Simple ML Classification Task using SVN, KNN, MLP, RFC, Naive Bayes Classifier, Logistic Regression. A deep MLP is also used for the second classification task
Intonation Prediction
In this project I have built a model that predicts the intonation of a short audio segment. The audio dataset was prepared by the batch of MSc Big Data Science at QMUL.
The trainingMLEND.csv consits of 20k rows and 4 columns. Each row corresponds to one of the items in our dataset, and each item is described by four attributes.
- File ID (audio file)
- Numeral
- Participand ID
- Intonation
Here I have extracted 10 features from the audio signal namely
- Power
- Pitch mean
- Pitch std
- Voiced flag
- Onset
- MFCC
- Zero Crossing Rate
- Spectral Centroid
- Spectral Rolloff
- Root Mean Square
using librosa library.
I build 6 models which are
- SVM
- RandomForest
- KNN
- Naive Bayes
- Logistic Regression
- MuliLayer Perceptron Classifier
Grid Search is used to find the best parameters of each of the models. The models take the 10 features as input and try to classify them into the the 4 intonations.
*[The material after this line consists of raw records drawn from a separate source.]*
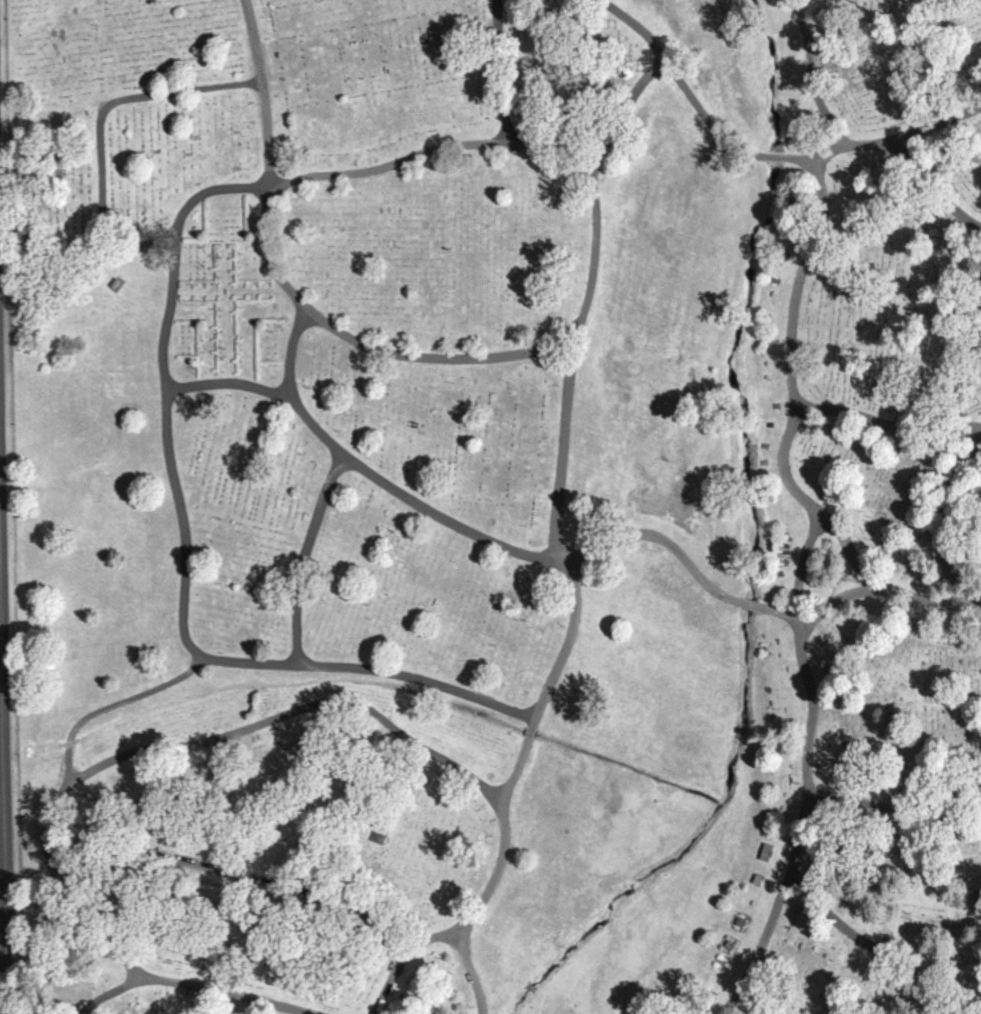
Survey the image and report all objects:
road: (501, 68)
road: (812, 74)
road: (262, 91)
road: (117, 101)
road: (619, 112)
road: (764, 155)
road: (931, 184)
road: (596, 212)
road: (115, 238)
road: (154, 248)
road: (800, 276)
road: (357, 340)
road: (163, 363)
road: (889, 423)
road: (414, 500)
park: (501, 505)
road: (944, 524)
road: (849, 550)
road: (303, 553)
road: (685, 558)
road: (885, 590)
road: (316, 664)
road: (813, 707)
road: (226, 734)
road: (3, 789)
road: (895, 808)
road: (487, 891)
road: (67, 894)
road: (870, 945)
road: (472, 973)
road: (389, 979)
road: (229, 991)
road: (109, 992)

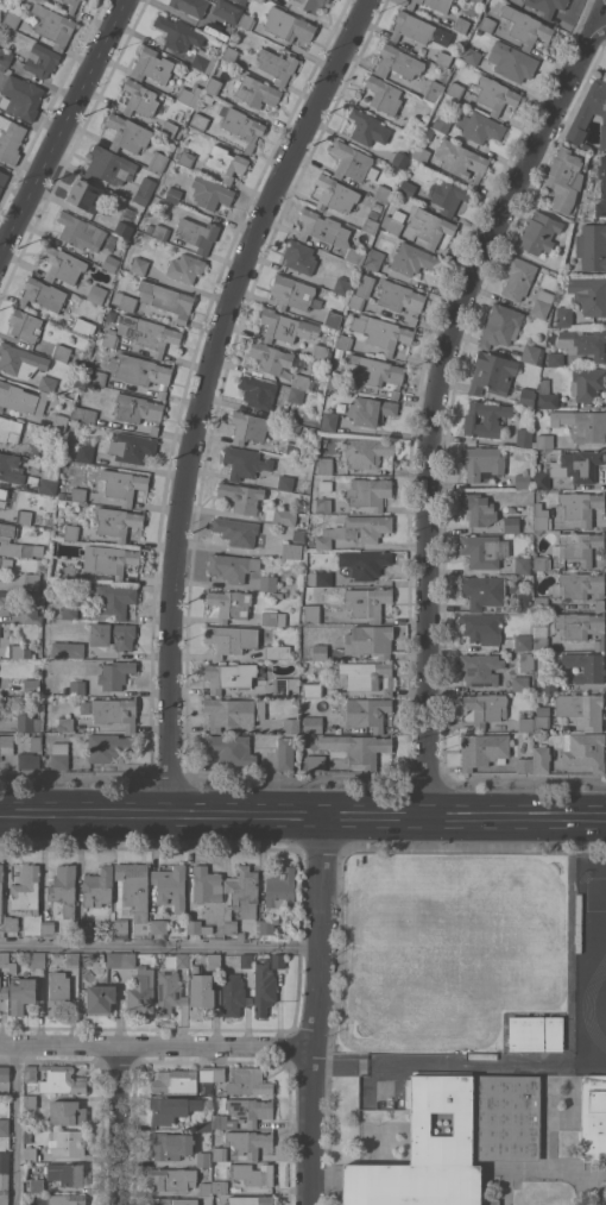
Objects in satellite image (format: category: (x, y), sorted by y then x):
building: (237, 0)
building: (431, 4)
building: (72, 5)
building: (310, 5)
building: (546, 6)
building: (0, 11)
building: (13, 15)
building: (229, 15)
building: (203, 16)
building: (245, 20)
building: (487, 23)
building: (288, 24)
building: (461, 24)
building: (52, 25)
building: (524, 26)
building: (412, 27)
building: (178, 33)
building: (230, 54)
building: (445, 54)
building: (471, 55)
building: (5, 56)
building: (41, 60)
building: (205, 60)
building: (398, 62)
building: (514, 62)
building: (153, 65)
building: (277, 65)
building: (2, 66)
building: (455, 89)
building: (246, 90)
building: (433, 90)
building: (189, 94)
building: (384, 94)
building: (495, 94)
building: (21, 97)
building: (140, 98)
building: (207, 98)
building: (590, 112)
building: (199, 120)
building: (442, 123)
building: (243, 126)
building: (416, 126)
road: (62, 127)
building: (168, 127)
building: (368, 127)
building: (480, 127)
building: (128, 133)
building: (427, 133)
building: (10, 139)
building: (421, 153)
building: (186, 158)
building: (400, 159)
building: (158, 160)
building: (462, 160)
building: (226, 162)
building: (353, 162)
building: (109, 165)
building: (3, 178)
building: (563, 178)
building: (406, 187)
building: (601, 187)
building: (144, 190)
building: (211, 192)
building: (383, 192)
building: (335, 193)
building: (85, 194)
building: (173, 194)
building: (448, 195)
building: (373, 213)
building: (394, 221)
building: (370, 224)
building: (431, 226)
building: (123, 228)
building: (80, 231)
building: (161, 232)
building: (328, 232)
building: (537, 232)
building: (199, 233)
building: (592, 246)
building: (299, 255)
building: (374, 258)
building: (413, 258)
building: (110, 262)
building: (62, 264)
building: (139, 264)
building: (186, 267)
building: (518, 277)
building: (342, 284)
building: (361, 291)
building: (293, 292)
building: (97, 293)
building: (589, 294)
building: (45, 295)
building: (400, 298)
building: (166, 299)
building: (124, 301)
building: (542, 303)
building: (564, 315)
building: (332, 318)
building: (82, 324)
building: (25, 325)
building: (501, 325)
building: (285, 326)
building: (382, 331)
building: (153, 335)
building: (107, 338)
building: (344, 340)
building: (583, 342)
building: (61, 352)
building: (322, 352)
building: (530, 353)
building: (269, 356)
building: (555, 358)
building: (20, 360)
building: (141, 371)
building: (302, 372)
building: (378, 372)
building: (492, 373)
building: (96, 377)
building: (334, 380)
building: (47, 383)
building: (587, 383)
road: (202, 390)
building: (258, 391)
building: (295, 395)
building: (547, 395)
building: (526, 396)
road: (439, 397)
building: (23, 398)
building: (139, 409)
building: (370, 410)
building: (84, 414)
building: (486, 418)
building: (329, 420)
building: (60, 421)
building: (589, 426)
building: (248, 427)
building: (10, 429)
building: (523, 437)
building: (544, 440)
building: (132, 447)
building: (85, 448)
building: (291, 448)
building: (37, 451)
building: (364, 451)
building: (246, 461)
building: (483, 463)
building: (324, 465)
building: (572, 467)
building: (10, 468)
building: (522, 480)
building: (285, 482)
building: (122, 484)
building: (48, 485)
building: (324, 485)
building: (368, 492)
building: (76, 494)
building: (241, 496)
building: (3, 497)
building: (322, 504)
building: (580, 506)
building: (477, 509)
building: (538, 509)
building: (23, 516)
building: (284, 516)
building: (117, 521)
building: (541, 521)
building: (511, 523)
building: (356, 529)
building: (71, 531)
building: (239, 531)
building: (7, 532)
building: (298, 534)
building: (579, 546)
building: (30, 549)
building: (291, 550)
building: (484, 550)
building: (110, 560)
building: (364, 562)
building: (541, 562)
building: (6, 563)
building: (522, 564)
building: (232, 565)
building: (68, 571)
building: (319, 577)
building: (31, 580)
building: (267, 582)
building: (52, 585)
building: (581, 587)
building: (482, 590)
building: (276, 594)
building: (5, 597)
building: (112, 597)
building: (367, 601)
building: (525, 601)
building: (229, 603)
building: (541, 603)
building: (310, 606)
building: (69, 610)
building: (31, 615)
building: (273, 618)
building: (482, 627)
building: (581, 627)
building: (541, 630)
building: (113, 635)
building: (231, 639)
building: (370, 640)
building: (522, 641)
building: (67, 649)
building: (19, 651)
building: (277, 651)
building: (319, 651)
building: (526, 661)
building: (586, 666)
building: (480, 668)
building: (116, 674)
building: (364, 675)
building: (232, 676)
building: (549, 682)
building: (520, 683)
building: (284, 685)
building: (31, 686)
building: (77, 686)
building: (312, 686)
building: (85, 707)
building: (485, 707)
building: (582, 710)
building: (116, 711)
building: (232, 712)
building: (367, 712)
building: (29, 722)
building: (542, 722)
building: (65, 723)
building: (313, 723)
building: (525, 724)
building: (291, 725)
building: (36, 742)
building: (6, 744)
building: (109, 746)
building: (356, 748)
building: (230, 749)
building: (484, 749)
building: (584, 750)
building: (59, 755)
building: (285, 756)
building: (541, 758)
building: (28, 759)
building: (316, 761)
building: (526, 762)
road: (26, 810)
road: (74, 810)
road: (131, 811)
road: (245, 813)
road: (340, 813)
road: (375, 813)
road: (409, 814)
road: (471, 814)
road: (562, 815)
building: (206, 883)
building: (98, 886)
building: (171, 886)
building: (134, 887)
building: (64, 888)
building: (26, 889)
building: (280, 891)
building: (1, 895)
building: (241, 897)
building: (11, 922)
building: (121, 925)
building: (159, 925)
building: (197, 926)
building: (267, 926)
building: (84, 927)
building: (48, 928)
building: (219, 929)
road: (161, 946)
building: (37, 958)
building: (4, 959)
building: (72, 959)
building: (114, 959)
building: (278, 959)
building: (246, 960)
building: (214, 961)
building: (140, 985)
building: (171, 985)
building: (264, 988)
building: (4, 991)
building: (22, 993)
building: (203, 993)
building: (60, 994)
building: (234, 994)
building: (101, 997)
road: (319, 1009)
building: (526, 1033)
building: (554, 1033)
road: (155, 1044)
road: (363, 1064)
building: (4, 1072)
building: (30, 1072)
building: (219, 1073)
building: (61, 1079)
building: (206, 1079)
building: (175, 1080)
building: (249, 1080)
building: (30, 1101)
building: (168, 1109)
building: (250, 1109)
building: (68, 1112)
building: (507, 1117)
building: (593, 1117)
building: (224, 1121)
building: (203, 1123)
road: (15, 1124)
road: (118, 1124)
building: (4, 1126)
building: (28, 1135)
building: (249, 1141)
building: (67, 1142)
building: (171, 1144)
building: (427, 1150)
building: (31, 1153)
building: (220, 1153)
building: (203, 1158)
building: (4, 1161)
building: (66, 1173)
building: (253, 1173)
building: (173, 1178)
building: (4, 1181)
building: (37, 1184)
building: (220, 1185)
building: (205, 1188)
building: (68, 1199)
building: (4, 1200)
building: (251, 1200)
building: (173, 1201)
Finally, Getting the highest Accuracy on the Random Forest Classifier model with the accuracy of 54.5% on the validation data with normalised predictors.
Next, I decided to develop a model that only identifies single digits as the accuracy achieved was much higher than that for a model that would classify the audio into all the numerical classes.
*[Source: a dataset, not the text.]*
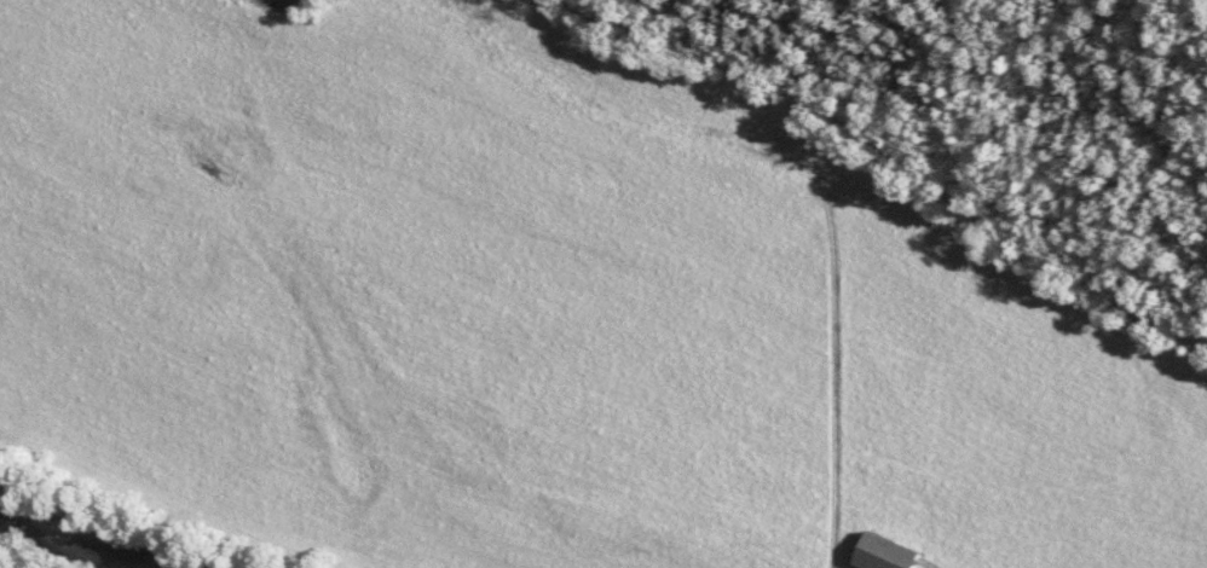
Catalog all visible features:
road: (901, 173)
river: (77, 531)
building: (890, 554)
The Approach For Single Digit identification
- The all 20000 audio files are iterated through and the 10 features are extracted as well as the 10 label classes.
- The numpy array values are saved on the drive
- NaN values are removed
- The numpy arrays are converted to a dataframe for easy of encoding and preprocessing
- The dataframe is transformed using a Standard Scaler
- PCA is performed to extract 2 and 4 sets of vectors.
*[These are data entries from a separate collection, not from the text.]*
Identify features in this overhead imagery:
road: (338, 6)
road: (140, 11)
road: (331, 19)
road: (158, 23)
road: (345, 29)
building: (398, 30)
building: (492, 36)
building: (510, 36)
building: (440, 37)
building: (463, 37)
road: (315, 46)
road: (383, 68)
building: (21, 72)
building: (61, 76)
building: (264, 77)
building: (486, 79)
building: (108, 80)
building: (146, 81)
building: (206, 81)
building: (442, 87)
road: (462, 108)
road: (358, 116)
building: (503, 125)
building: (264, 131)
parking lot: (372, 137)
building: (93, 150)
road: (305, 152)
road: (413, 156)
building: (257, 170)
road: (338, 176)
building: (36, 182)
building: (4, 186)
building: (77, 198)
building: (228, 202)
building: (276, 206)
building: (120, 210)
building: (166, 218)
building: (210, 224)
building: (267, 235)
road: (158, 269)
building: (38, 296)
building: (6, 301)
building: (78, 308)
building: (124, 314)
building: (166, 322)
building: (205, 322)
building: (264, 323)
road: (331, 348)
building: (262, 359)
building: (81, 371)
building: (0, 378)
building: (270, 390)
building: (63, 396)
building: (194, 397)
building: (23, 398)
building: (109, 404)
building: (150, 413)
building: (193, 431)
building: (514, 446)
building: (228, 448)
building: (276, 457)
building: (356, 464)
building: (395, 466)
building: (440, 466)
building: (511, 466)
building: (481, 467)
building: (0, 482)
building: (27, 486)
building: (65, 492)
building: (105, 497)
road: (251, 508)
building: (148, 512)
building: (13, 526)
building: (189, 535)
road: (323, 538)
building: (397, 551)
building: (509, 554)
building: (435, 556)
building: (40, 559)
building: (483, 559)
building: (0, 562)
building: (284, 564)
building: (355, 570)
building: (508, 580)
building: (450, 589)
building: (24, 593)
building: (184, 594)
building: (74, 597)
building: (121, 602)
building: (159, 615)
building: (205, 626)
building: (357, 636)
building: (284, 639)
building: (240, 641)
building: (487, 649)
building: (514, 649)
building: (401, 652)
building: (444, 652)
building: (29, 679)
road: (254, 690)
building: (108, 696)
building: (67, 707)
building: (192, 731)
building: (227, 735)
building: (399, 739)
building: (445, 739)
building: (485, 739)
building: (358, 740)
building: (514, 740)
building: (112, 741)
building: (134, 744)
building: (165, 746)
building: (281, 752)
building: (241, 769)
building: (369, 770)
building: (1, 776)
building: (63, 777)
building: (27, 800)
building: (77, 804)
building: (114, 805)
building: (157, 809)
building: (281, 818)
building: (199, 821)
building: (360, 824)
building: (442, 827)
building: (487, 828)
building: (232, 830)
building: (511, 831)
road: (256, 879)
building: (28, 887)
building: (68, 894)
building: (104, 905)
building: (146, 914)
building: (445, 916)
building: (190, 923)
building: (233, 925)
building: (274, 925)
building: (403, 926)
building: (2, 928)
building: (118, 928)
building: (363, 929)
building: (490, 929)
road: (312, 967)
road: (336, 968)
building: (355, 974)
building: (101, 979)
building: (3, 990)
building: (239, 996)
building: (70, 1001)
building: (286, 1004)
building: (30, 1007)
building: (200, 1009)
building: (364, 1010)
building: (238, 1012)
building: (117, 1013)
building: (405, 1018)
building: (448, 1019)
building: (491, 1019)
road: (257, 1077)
- Data Visualized to analyse class distribution, correlation and relations between features.
- Data is split between training and testing set
- A Deep MLP using keras is trained
I have used keras to develop a deep connected Multilayer Perceptron. It has 6 densely connected layers and 3 dropout layers. The activation function used is Leaky Rectified Linear Unit. The hyper parameters batch size and epoch was updated based on repeated training. Batch size 16,32,64,128 were used ,with epochs 250,100,70,50 were used Best results were obtained with batch size = 16 and epochs =250 But in this configuration the model overfit and had a training accuracy of 1.00 and validation accuracy of 0.24 In order to overcome this dropout layers and weight constraints were used, the final training accuracy was 0.3955 and validation accuracy of 0.3684.